The Panel therefore finds that Respondent's awareness of Complainant's trademark rights at the time of registration suggests bad faith (see Red Bull GmbH v. Credit du Léman SA, Jean-Denis Deletraz, WIPO CaseNo. D2011-2209; Nintendo of America Inc v. Marco Beijen, Beijen Consulting, Pokemon Fan Clubs Org., and Pokemon Fans Unite, WIPO Case No. D2001-1070, where POKÉMON was held to be a well-known mark of which the use by someone without any connection or legal relationship with the complainant suggested opportunistic bad faith; BellSouth Intellectual Property Corporation v. Serena, Axel, WIPO Case No. D2006-0007, where it was held that the respondent acted in bad faith when registering the disputed domain name, because widespread and long-standing advertising and marketing of goods and services under the trademarks in question, the inclusion of the entire trademark in the domain name, and the similarity of products implied by addition of telecommunications services suffix ("voip") suggested knowledge of the complainant's rights in the trademarks).

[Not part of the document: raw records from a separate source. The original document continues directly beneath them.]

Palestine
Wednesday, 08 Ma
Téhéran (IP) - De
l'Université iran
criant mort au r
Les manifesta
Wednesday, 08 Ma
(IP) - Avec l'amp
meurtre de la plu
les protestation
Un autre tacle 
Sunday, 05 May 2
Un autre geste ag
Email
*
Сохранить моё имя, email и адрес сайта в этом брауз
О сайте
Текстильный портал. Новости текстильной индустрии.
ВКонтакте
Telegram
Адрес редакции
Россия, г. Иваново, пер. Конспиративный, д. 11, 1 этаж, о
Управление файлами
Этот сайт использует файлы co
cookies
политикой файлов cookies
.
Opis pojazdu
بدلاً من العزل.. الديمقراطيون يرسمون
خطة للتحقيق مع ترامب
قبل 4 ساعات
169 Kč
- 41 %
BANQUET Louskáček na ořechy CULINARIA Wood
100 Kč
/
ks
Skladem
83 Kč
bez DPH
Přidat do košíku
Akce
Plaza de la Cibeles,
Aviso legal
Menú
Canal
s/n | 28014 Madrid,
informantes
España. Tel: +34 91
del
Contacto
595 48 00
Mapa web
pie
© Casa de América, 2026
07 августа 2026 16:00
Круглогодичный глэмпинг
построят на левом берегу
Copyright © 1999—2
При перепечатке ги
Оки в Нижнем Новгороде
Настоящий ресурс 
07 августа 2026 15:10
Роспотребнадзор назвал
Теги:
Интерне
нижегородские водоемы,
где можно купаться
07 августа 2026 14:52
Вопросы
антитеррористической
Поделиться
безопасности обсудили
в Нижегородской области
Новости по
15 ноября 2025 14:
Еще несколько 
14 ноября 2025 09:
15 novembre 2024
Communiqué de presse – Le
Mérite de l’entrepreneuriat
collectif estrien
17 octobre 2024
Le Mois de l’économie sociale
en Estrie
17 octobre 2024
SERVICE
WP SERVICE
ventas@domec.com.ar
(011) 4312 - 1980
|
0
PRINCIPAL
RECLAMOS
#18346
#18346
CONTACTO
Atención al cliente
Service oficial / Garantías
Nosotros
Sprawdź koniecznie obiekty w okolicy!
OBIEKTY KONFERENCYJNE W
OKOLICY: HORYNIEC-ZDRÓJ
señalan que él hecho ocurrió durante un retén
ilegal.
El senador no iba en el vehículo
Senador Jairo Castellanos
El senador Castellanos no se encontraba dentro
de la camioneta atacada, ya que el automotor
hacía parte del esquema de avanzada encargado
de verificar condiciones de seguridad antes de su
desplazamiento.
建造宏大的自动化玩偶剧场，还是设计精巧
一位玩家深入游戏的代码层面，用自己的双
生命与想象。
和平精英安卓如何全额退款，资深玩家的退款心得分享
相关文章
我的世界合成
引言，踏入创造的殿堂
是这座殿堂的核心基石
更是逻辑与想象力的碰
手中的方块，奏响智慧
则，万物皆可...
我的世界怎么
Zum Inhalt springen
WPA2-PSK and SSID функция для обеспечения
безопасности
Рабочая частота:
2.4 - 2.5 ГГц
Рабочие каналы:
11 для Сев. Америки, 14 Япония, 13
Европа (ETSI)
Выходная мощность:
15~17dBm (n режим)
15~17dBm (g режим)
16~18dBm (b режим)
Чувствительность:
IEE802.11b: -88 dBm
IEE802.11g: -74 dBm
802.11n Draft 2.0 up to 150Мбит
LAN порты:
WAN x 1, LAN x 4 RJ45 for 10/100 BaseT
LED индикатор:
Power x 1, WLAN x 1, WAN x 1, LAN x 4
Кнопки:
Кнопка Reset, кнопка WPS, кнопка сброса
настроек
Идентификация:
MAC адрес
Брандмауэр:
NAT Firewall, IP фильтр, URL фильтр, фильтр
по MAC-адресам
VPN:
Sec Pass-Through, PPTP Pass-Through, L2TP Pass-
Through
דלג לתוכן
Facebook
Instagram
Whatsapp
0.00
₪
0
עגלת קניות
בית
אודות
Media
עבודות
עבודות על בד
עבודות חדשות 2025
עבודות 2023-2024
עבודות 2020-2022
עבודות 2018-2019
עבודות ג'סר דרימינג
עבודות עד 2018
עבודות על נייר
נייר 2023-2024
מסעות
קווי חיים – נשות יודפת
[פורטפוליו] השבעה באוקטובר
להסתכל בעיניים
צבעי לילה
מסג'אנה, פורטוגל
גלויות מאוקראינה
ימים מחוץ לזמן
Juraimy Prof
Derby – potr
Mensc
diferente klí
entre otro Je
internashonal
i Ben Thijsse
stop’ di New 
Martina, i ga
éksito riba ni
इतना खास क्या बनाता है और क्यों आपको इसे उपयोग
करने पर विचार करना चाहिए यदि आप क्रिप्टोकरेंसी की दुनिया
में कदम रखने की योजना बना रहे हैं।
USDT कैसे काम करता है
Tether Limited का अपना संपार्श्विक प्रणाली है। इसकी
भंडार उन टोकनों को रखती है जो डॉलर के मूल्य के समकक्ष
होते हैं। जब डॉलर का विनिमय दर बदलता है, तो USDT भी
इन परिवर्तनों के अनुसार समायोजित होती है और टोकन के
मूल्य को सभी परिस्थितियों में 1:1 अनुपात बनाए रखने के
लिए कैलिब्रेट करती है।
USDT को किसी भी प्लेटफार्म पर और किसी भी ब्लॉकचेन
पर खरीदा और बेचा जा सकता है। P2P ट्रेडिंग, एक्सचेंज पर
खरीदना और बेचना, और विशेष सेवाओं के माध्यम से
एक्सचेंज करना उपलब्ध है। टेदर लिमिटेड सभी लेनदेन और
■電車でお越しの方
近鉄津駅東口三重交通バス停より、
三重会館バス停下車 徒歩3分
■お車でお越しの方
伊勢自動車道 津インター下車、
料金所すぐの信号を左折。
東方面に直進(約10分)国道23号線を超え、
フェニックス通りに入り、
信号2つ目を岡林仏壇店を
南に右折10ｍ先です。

As mentioned above, Respondent uses the Disputed Domain Name to refer to a website incorporating sponsored links to promote services of third parties which are either competing with or closely related to the services offered by Complainant. While the intention to earn click-through-revenue is not in itself illegitimate, the Panel finds that the use of a domain name that is deceptively similar to a trademark to obtain click-through-revenue is found to be bad faith use (see Mpire Corporation v. Michael Frey, WIPO Case No. D2009-0258; L'Oréal, Biotherm, Lancôme Parfums et Beauté & Cie v. Unasi, Inc., WIPO Case No. D2005-0623).
The Panel therefore concludes that, by using the Disputed Domain Name incorporating Complainant's trademark in connection with a website containing links referable to goods and services relating to Complainant's industry, Respondent has intentionally attempted to attract Internet users to its website for commercial gain by creating a likelihood of confusion with Complainant's trademark. In accordance with paragraph 4(b)(iv) of the Policy, this is evidence of registration and use in bad faith.
Finally, by failing to respond to the Complaint, Respondent did not take any initiative to contest the foregoing. Pursuant to paragraph 14 of the Rules, the Panel may draw the conclusions it considers appropriate.
In view of the above, the Panel finds that, on the balance of probabilities, it is sufficiently shown that the Disputed Domain Name was registered and is being used in bad faith.
For the foregoing reasons, in accordance with paragraphs 4(i) of the Policy and 15 of the Rules, the Panel orders that the Disputed Domain Name, <efg.global>, be transferred to Complainant.